Rosa... um rosa ensurdecedor.


Imaginem o som mais ensurdecedor e belo que já ouviram até hoje. Multipliquem-no, elevem-no ao quadrado, juntem-lhe imaginação, força, energia... e talvez consigam perceber minimamente o que senti ao sair da carrinha no lago Nakuru. Milhões, sim, aqueles números com sete ou mais dígitos, de flamingos, formando uma imensa mancha rosa. Apenas uns pelicanos intrusos e um búfalo descansando lá no meio. O resto, cor de rosa claro. Som penetrante. Ali não se escuta o silêncio. Não é possível fazê-lo. Mas ouve-se o silêncio dos carros, do trânsito, do stress de viver um dia a dia preocupado com o dinheiro que ganhamos e o que vamos comer na próxima refeição.
Deixo-me levar, porque não pode ser de outra maneira. Respiro fundo. Nem um micrograma de poluição material, sonora, paisagística. Desvanecem as más energias que podiam restar e invade-me a sensação de que tudo é possível. Se eles conseguem criar um mar cor de rosa... eu amanhã se quiser vou à lua.
Assante sana (muito obrigada) à mãe natureza.
I believe... I can.

They... Only after them, us.


O mesmo tom. Naquela imensidão de paisagem que não termina. A perder de vista. Não há um princípio e um fim na savana. Ou pelo menos, nós não o encontramos com o olhar. O sol que teima em descer mais uma vez. Que teima em encher-me os olhos de cores quentes e frias, misturadas num quadro do melhor dos artistas.
Dentro da carrinha. Hoje não podemos pisar o chão e sentir a vibração emanada por ele. Hoje ficamos dentro da carrinha, espreitando pelas janelas abertas e o tecto levantado, pois alguém maior, imponente, mas extremamente calmo, ocupa o seu lugar naquele pedaço de savana que é mais dele do que nosso. Nós somos ali os invasores. Temos de respeitar que aquele momento é nosso, sim, porque o estamos a viver, mas é mais dele porque por lá anda todos os dias.
Caladas, mudas... ouvem-se apenas suspiros e exclamações de beleza nos olhares. Não se explica. Sente-se. O cheiro, a temperatura, a humidade, as cores, as sombras.
Atravessam a estrada, como se não existíssemos. Continuam a caminhada diante do caminho para a noite de sono do sol. Quando se afastam também nós o decidimos fazer. Ao seu ritmo.
Saua saua?...
E seguimos a nossa rota.
Feeling something I can't explain...

O abraço da terra.


Aqueles tons quentes, que se estendem em toda a dimensão da paisagem. Laranja forte e suave ao mesmo tempo. Vários tons de azul e violeta. O amarelo da savana (sim, para mim ela é amarela!). O sol descendo vertiginosamente (desce muito rápido, acelerado, como que fugindo de algo ou apenas querendo que a lua mostre todo o seu esplendor no meio do céu estrelado). Saímos do jipe para pisar o chão, a savana. Pisar o momento e agarrarmos-nos a ele, com força, para nunca o esquecer. Saltamos, corremos, tiramos fotografias. Cada uma, à sua maneira, absorve cada gotícula de O2 que por lá se respira. Não queremos sair. O búfalo, ao fundo, que nem repara na nossa presença. Não se esquece. É totalmente impossível. A terra, o que de melhor ela tem para nós, todos os dias, e a que não damos o valor suficiente até ter um momento assim. Abraçamos-nos e sorrimos como crianças. Até que ele, Kenyata, o nosso guia, nos chama. É hora de voltar.

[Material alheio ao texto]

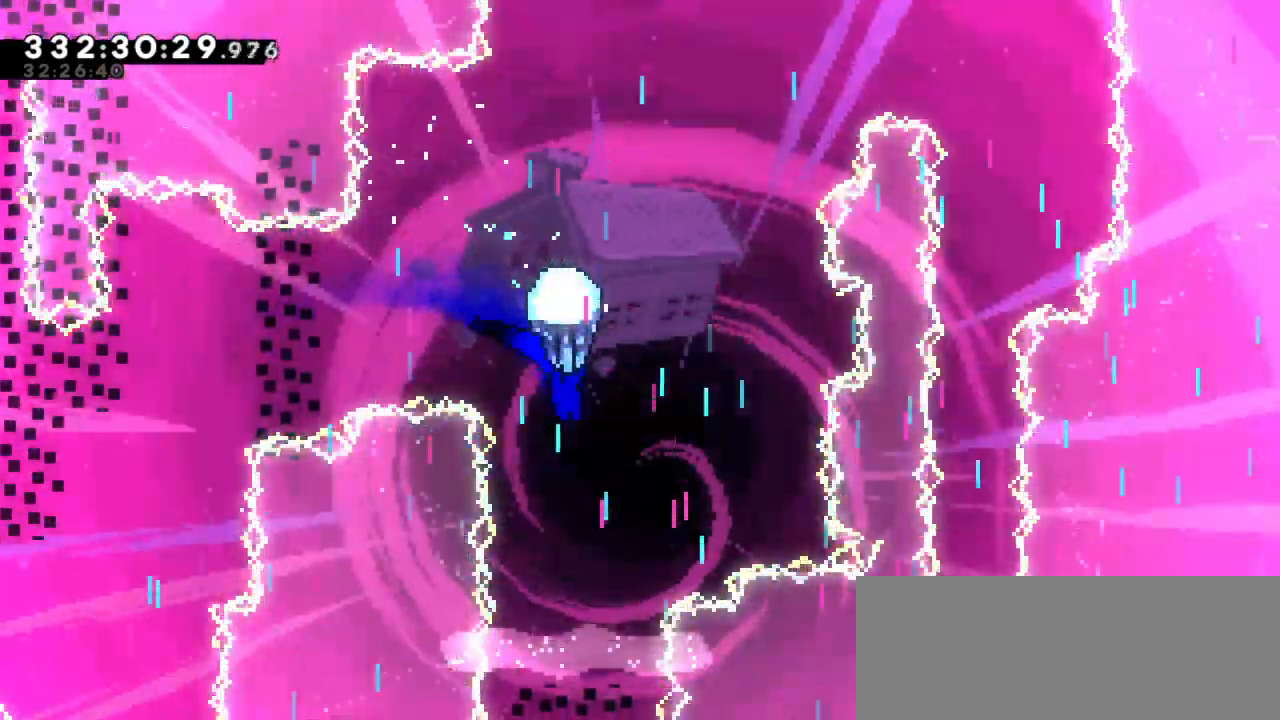
{"keys": [], "events": [[233, "down", "up"]]}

"Use your arms to hold me tight"...
(earth's hug).

Thursday, September 27, 2007

O encanto do Quénia- Parte I (e não sei quantas partes terá!)

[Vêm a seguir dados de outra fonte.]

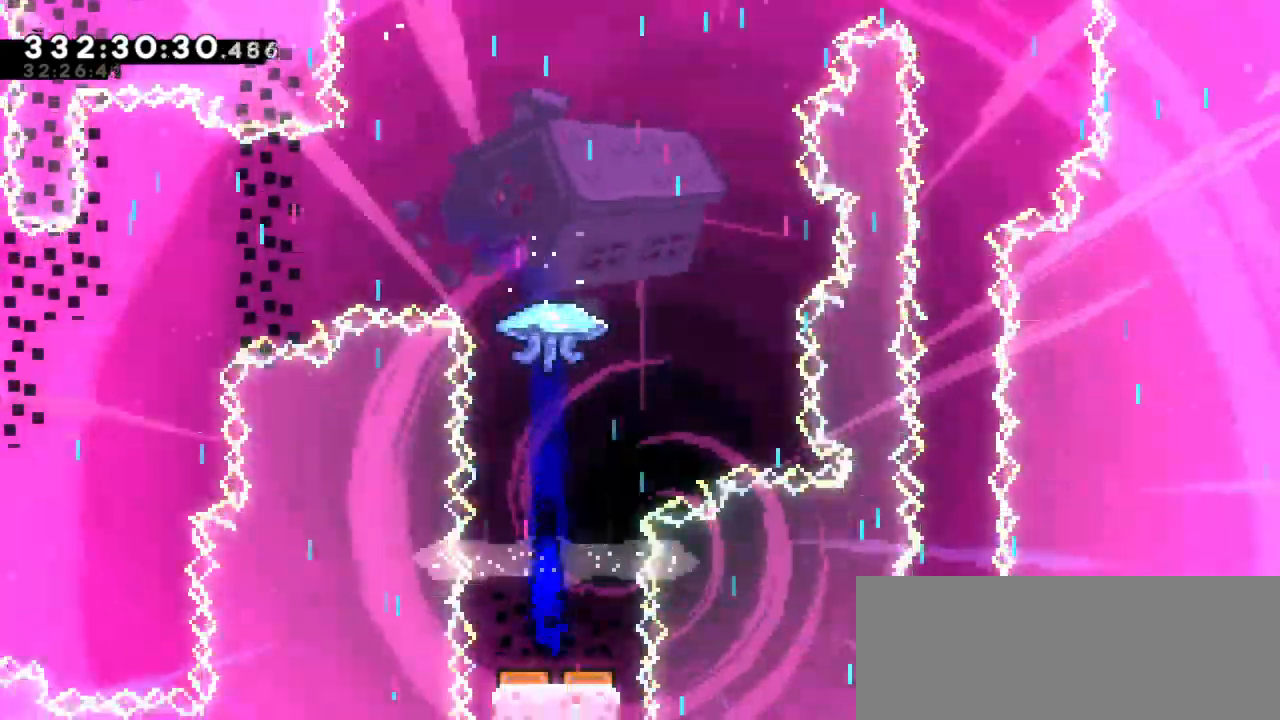
{"keys": ["up"], "events": [[217, "up", "down"]]}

De volta. A realidade do dia-a-dia, do quotidiano, do stress de andar por cá à corrida, tratando de mil e uma coisas...
Dias intensos esses vividos nestas férias. Quénia o destino escolhido. Eu e mais cinco raparigas, amigas daqueles tempos de faculdade, enfermeiras desejando um período de repouso e tranquilidade, de aventura e descoberta.
Não sei como descrever aquele país. Qualquer coisa que vá dizer daqui, até ao final do post, será insuficiente, escassa, pequenina demais.
O primeiro impacto de estarmos rodeados de pessoas com uma cor de pele diferente da nossa, a toda a hora, em todos os lugares... de sermos nós a minoria. Perceber que existem receios, preconceitos, medos... enraizados em nós por uma cultura e uma forma de pensar que nos abafa. Perceber que nenhum deles faz sentido e que lá me senti tão bem como cá. Relacionar-me com aquelas pessoas de olhos negros, grandes. De sorrisos gigantes. O adeus das crianças na rua, por razão nenhuma, apenas como forma de saudação, sem mais (e o nosso olhar embevecido do outro lado da janela). Aquele menino pedindo dinheiro em Nairobi, à saída do supermercado, de onde saímos depois de comprar o nosso almoço por lá. O gelado que lhe dou e a imagem dele a lambuzar-se todo, feliz. As crianças ao colo ou às costas das mães, embrulhados em lenços, protegidos por aquele calor que apenas uma mãe pode dar. A insistência, chata por vezes, de quem nos quer vender tudo e mais alguma coisa... o "let's do business", de caneta e papel na mão, onde escreviam preços exorbitantes que logo desciam drasticamente com a nossa contra-proposta... "you give your number and we'll negociate". As pessoas palmilhando kilómetros a pé, para o trabalho, para casa, sem rumo. Formas de vestir demasiado ocidentalizadas que não combinam com tudo o resto. As bicicletas, grande meio de transporte por estradas demasiado esburacadas e poeirentas.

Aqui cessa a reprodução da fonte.